Got a case where I’m trying to help scale training of a large model that won’t fit on a single GPU to be trained with a large data set (a familiar story…). The model in this case is using Jax, so it’s not as obvious how to modify it as if it were, say, a Pytorch Lightning setup. The tutorials I see using Jax are pretty jax-heavy (using jax.distributed or create_device_mesh etc).

Is it possible or remotely desirable to try and mix this with Ray? I’ve used ray.train in a more torch-driven environment and found the interaction to be great, but it’s less clear how it can interact with Jax, and I see relatively few examples…

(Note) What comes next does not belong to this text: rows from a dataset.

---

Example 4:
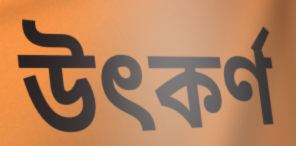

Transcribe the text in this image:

উৎকর্ণ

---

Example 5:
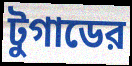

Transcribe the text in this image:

টুগাডের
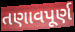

Hey @vputz. Did you give this a shot by any chance? I’m thinking about doing the same thing but didn’t find too much out there on how jax.distributed.initialize() launches its distributed runtime and whether this might conflict with Ray’s GCS & distributed scheduler model.

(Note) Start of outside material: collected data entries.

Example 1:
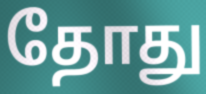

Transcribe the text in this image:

தோது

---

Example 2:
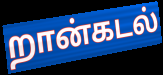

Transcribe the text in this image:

றான்கடல்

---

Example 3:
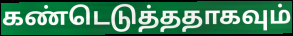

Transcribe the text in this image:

கண்டெடுத்ததாகவும்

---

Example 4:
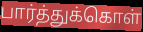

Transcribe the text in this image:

பார்த்துக்கொள்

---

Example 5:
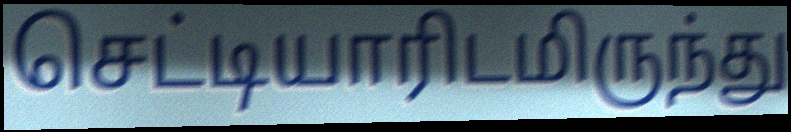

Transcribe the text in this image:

செட்டியாரிடமிருந்து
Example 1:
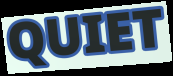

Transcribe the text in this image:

QUIET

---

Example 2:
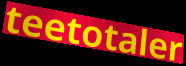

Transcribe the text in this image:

teetotaler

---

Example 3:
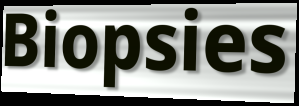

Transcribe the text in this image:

Biopsies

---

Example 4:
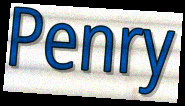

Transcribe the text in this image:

Penry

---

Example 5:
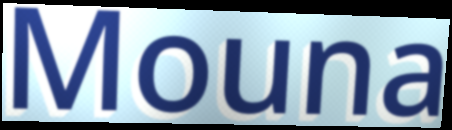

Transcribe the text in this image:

Mouna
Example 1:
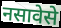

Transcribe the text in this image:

नसावेसे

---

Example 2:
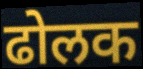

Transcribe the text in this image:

ढोलक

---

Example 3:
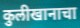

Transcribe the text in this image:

कुलीखानाचा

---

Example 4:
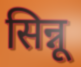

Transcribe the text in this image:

सिन्नू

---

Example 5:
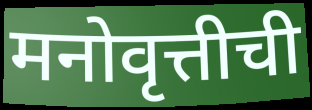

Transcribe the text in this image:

मनोवृत्तीची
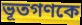
ভূতগণকে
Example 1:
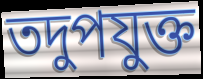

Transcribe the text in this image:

তদুপযুক্ত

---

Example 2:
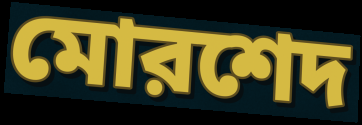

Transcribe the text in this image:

মোরশেদ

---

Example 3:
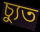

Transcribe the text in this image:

চ্যুত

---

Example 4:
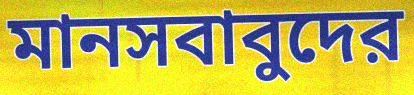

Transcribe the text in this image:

মানসবাবুদের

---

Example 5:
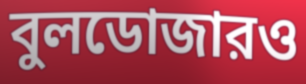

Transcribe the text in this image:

বুলডোজারও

So! Yeeeesss… although we haven’t stress tested it by any means, which is probably where the devil is in the details.

What I wound up doing is taking a yet-unmerged bit of code ([Ray Air] adding the jax trainer by JiahaoYao · Pull Request #27106 · ray-project/ray · GitHub) and using pieces of it. Since it wasn’t merged and the PR isn’t necessarily clear why, I’d proceed with a little care!

I can’t share what we did for contractual reasons, but basically it’s very close to that PR; look at the python/ray/train/jax/config.py file with the JaxConfig class, the setup_jax_gpu_environment call (which basically gets the master address, num_workers, etc and calls jax.distributed.initialize(), and the _JaxBackend classes (we’re just using GPUs so the TPU stuff in there I just cut out). The python/ray/train/jax/jax_trainer.py file has a JaxTrainer which then handles the data parallel training should you choose. I was able to replicate his MNIST-style training example using Ray Data and it ran to completion and got the same results as single-GPU training once batch sizes etc were tweaked.

So … yes with caveats. This didn’t do anything cosmic at all; basically Ray just sets up the workers and launches them, and then jax.distributed.initialize connects them and you can do the work with things like jax’s pmap to average out gradients (for data distributed parallel training using optax as opposed to ensembles or whatnot)

    ...
    grads = jax.grad(loss)(state.params, batch)
    grads = dict_mean(grads)
    ...

to average the gradients, where dict_mean is something like

    leaves, treedef = jax.tree_util.tree_flatten(d)
    new_leaves = [
        jax.pmap(lambda x: jax.lax.pmean(x, axis_name='i'), axis
            jax.pmap(lambda x: jax.lax.pmean(x, axis_name='i')(jax.numpy.expand_dims(leaf,0))[0]
            for leaf in leaves
        ]
        return jax.tree_util.tree_unflatten(treedef, new_leaves)

…or something along those lines depending on your training needs. We haven’t gotten as far as using it in practice and I’m not sure we will for a while, but in principle it worked–again, this relies mostly on Ray just to do the coordination and once you get jax.distributed.initialize() working it’s on you to get the training going the way you want it.

…and of course with mnist it’s hilariously slower to do it that way because it’s a toy problem, and the feedback loop with Ray on a cluster makes debugging tedious, particularly with jax and multi-node work.

But it DID seem to work; it’s not clear why that wasn’t merged and I hope something official IS merged at some point, but the basics worked for what we were doing. I’m looking forward to using it for something more serious; right now the only ray/jax stuff we’ve used even at small non-demo scale is some embarassingly parallel stuff where it’s just individual nodes not communicating.